### Brief
When a record holds a picture, leave the picture out and copy everything else exactly.

### Data supplied
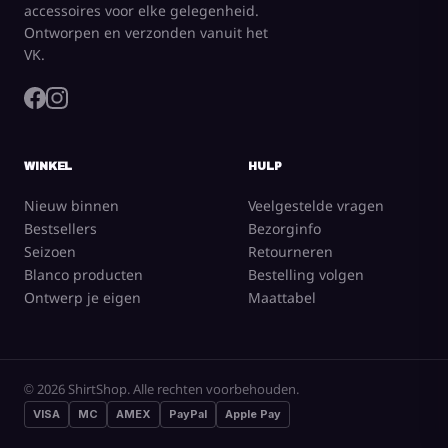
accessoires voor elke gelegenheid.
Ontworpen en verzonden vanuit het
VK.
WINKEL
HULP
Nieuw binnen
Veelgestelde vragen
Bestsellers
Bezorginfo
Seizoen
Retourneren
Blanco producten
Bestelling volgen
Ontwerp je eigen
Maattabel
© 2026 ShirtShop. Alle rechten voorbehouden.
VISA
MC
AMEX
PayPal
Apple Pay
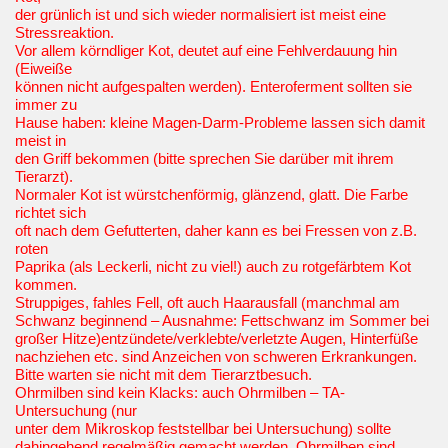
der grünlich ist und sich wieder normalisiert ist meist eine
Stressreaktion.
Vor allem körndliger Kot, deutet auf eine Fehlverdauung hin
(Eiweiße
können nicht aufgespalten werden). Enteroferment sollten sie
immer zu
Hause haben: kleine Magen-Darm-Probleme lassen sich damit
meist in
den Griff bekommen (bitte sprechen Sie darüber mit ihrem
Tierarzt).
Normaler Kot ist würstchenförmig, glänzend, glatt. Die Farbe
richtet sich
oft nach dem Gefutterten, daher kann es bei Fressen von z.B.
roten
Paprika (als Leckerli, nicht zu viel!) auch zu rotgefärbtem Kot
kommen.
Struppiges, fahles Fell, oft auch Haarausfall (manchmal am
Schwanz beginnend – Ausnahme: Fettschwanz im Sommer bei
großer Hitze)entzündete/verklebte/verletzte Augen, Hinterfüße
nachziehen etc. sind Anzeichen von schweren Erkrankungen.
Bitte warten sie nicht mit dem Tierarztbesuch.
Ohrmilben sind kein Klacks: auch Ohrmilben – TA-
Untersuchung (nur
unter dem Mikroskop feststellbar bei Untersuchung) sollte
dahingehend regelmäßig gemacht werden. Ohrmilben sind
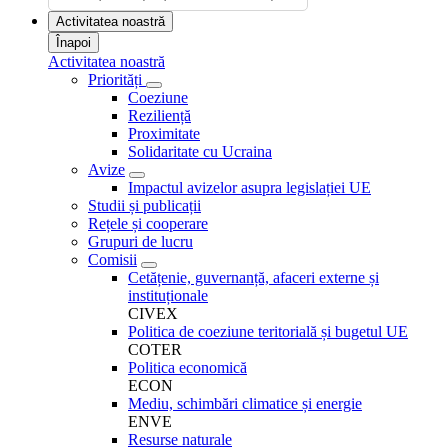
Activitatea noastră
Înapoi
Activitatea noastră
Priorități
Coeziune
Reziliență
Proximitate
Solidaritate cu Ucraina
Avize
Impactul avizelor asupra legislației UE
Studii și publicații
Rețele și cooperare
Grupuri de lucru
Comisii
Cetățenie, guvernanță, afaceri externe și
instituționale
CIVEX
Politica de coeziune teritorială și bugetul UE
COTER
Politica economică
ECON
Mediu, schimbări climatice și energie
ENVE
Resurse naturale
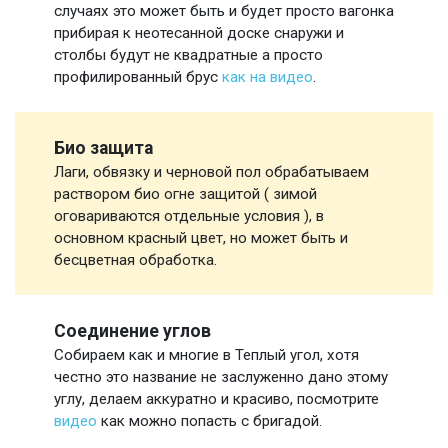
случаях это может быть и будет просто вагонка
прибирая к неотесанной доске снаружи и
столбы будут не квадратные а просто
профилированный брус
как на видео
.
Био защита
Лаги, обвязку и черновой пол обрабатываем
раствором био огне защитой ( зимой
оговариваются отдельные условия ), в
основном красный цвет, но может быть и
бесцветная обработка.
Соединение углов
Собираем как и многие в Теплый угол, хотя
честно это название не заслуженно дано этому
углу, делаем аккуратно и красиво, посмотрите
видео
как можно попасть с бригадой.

### Task solution
accessoires voor elke gelegenheid.
Ontworpen en verzonden vanuit het
VK.
WINKEL
HULP
Nieuw binnen
Veelgestelde vragen
Bestsellers
Bezorginfo
Seizoen
Retourneren
Blanco producten
Bestelling volgen
Ontwerp je eigen
Maattabel
© 2026 ShirtShop. Alle rechten voorbehouden.
VISA
MC
AMEX
PayPal
Apple Pay
der grünlich ist und sich wieder normalisiert ist meist eine
Stressreaktion.
Vor allem körndliger Kot, deutet auf eine Fehlverdauung hin
(Eiweiße
können nicht aufgespalten werden). Enteroferment sollten sie
immer zu
Hause haben: kleine Magen-Darm-Probleme lassen sich damit
meist in
den Griff bekommen (bitte sprechen Sie darüber mit ihrem
Tierarzt).
Normaler Kot ist würstchenförmig, glänzend, glatt. Die Farbe
richtet sich
oft nach dem Gefutterten, daher kann es bei Fressen von z.B.
roten
Paprika (als Leckerli, nicht zu viel!) auch zu rotgefärbtem Kot
kommen.
Struppiges, fahles Fell, oft auch Haarausfall (manchmal am
Schwanz beginnend – Ausnahme: Fettschwanz im Sommer bei
großer Hitze)entzündete/verklebte/verletzte Augen, Hinterfüße
nachziehen etc. sind Anzeichen von schweren Erkrankungen.
Bitte warten sie nicht mit dem Tierarztbesuch.
Ohrmilben sind kein Klacks: auch Ohrmilben – TA-
Untersuchung (nur
unter dem Mikroskop feststellbar bei Untersuchung) sollte
dahingehend regelmäßig gemacht werden. Ohrmilben sind
Activitatea noastră
Înapoi
Activitatea noastră
Priorități
Coeziune
Reziliență
Proximitate
Solidaritate cu Ucraina
Avize
Impactul avizelor asupra legislației UE
Studii și publicații
Rețele și cooperare
Grupuri de lucru
Comisii
Cetățenie, guvernanță, afaceri externe și
instituționale
CIVEX
Politica de coeziune teritorială și bugetul UE
COTER
Politica economică
ECON
Mediu, schimbări climatice și energie
ENVE
Resurse naturale
случаях это может быть и будет просто вагонка
прибирая к неотесанной доске снаружи и
столбы будут не квадратные а просто
профилированный брус
как на видео
.
Био защита
Лаги, обвязку и черновой пол обрабатываем
раствором био огне защитой ( зимой
оговариваются отдельные условия ), в
основном красный цвет, но может быть и
бесцветная обработка.
Соединение углов
Собираем как и многие в Теплый угол, хотя
честно это название не заслуженно дано этому
углу, делаем аккуратно и красиво, посмотрите
видео
как можно попасть с бригадой.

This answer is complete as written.